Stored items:
BEGIN
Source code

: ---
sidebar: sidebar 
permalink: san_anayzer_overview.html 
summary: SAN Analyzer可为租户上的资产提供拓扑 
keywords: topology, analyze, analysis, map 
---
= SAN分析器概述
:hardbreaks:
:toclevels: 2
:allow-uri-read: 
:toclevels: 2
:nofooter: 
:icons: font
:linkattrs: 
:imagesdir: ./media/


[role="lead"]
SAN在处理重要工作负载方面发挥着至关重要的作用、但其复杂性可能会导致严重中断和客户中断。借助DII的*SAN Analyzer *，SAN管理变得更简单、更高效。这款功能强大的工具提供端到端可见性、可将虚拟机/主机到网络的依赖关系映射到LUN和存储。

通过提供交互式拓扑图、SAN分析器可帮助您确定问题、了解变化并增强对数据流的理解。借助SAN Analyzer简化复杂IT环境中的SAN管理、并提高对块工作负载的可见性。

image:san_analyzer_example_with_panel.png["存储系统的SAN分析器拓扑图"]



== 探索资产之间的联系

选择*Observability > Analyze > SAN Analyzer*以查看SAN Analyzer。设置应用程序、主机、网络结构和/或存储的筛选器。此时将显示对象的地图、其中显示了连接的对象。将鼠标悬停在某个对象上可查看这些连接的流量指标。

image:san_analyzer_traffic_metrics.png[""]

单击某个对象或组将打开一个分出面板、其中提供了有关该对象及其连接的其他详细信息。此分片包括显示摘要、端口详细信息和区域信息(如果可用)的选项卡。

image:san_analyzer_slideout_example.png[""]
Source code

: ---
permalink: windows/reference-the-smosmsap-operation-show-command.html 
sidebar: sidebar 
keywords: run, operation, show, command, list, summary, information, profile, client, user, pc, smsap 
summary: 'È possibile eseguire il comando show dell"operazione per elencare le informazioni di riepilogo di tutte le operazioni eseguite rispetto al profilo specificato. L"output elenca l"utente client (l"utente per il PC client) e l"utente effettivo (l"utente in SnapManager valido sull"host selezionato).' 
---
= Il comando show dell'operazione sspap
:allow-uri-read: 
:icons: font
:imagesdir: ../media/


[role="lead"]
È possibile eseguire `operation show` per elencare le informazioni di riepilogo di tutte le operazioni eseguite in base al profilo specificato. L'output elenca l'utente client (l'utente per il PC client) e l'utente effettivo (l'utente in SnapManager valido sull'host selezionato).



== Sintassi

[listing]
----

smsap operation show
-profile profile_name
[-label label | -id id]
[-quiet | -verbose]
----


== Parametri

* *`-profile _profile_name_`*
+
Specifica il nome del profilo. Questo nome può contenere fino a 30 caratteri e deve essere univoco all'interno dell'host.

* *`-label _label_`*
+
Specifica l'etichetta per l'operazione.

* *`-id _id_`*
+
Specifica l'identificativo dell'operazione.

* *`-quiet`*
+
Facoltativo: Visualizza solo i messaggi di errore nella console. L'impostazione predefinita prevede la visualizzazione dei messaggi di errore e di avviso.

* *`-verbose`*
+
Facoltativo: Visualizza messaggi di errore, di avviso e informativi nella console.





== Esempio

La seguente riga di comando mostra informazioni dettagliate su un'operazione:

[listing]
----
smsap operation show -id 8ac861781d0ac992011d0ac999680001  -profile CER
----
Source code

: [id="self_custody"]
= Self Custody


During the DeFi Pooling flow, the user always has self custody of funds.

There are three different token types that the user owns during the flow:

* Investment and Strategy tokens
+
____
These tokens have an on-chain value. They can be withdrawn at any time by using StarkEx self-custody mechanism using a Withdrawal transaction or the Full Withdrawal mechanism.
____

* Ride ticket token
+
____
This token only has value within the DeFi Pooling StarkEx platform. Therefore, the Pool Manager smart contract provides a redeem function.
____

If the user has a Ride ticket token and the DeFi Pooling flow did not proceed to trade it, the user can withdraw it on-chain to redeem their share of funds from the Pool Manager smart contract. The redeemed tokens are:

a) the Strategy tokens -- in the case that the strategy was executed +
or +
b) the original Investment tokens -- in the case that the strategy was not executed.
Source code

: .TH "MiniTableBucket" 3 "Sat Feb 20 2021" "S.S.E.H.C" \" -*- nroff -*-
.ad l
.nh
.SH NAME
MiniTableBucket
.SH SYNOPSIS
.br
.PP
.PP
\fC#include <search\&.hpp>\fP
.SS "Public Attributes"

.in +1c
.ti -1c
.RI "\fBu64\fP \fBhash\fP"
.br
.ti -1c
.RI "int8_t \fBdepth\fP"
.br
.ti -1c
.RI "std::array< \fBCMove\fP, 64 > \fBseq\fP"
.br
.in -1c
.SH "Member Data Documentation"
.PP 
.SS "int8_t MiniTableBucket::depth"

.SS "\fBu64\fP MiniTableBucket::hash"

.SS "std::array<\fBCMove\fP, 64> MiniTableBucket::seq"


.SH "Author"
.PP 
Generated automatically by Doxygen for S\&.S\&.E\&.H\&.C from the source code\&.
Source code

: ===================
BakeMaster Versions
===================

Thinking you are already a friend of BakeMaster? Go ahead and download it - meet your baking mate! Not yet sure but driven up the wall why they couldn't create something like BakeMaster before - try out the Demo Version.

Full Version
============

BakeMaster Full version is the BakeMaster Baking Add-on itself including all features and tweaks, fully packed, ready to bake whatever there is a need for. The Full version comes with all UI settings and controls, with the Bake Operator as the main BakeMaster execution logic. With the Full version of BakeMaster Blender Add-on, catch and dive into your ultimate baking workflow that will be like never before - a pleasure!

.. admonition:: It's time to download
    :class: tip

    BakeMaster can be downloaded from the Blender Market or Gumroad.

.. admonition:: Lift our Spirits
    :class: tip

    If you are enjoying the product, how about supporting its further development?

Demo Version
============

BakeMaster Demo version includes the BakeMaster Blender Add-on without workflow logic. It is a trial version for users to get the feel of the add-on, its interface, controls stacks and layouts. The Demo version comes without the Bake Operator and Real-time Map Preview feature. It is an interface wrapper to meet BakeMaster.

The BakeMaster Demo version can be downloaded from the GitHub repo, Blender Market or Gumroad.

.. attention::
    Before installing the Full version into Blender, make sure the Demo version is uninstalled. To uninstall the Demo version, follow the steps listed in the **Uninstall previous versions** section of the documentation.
END
Among the lines of the data above, count those containing the word "command" and report the total alone.

**Task result**
2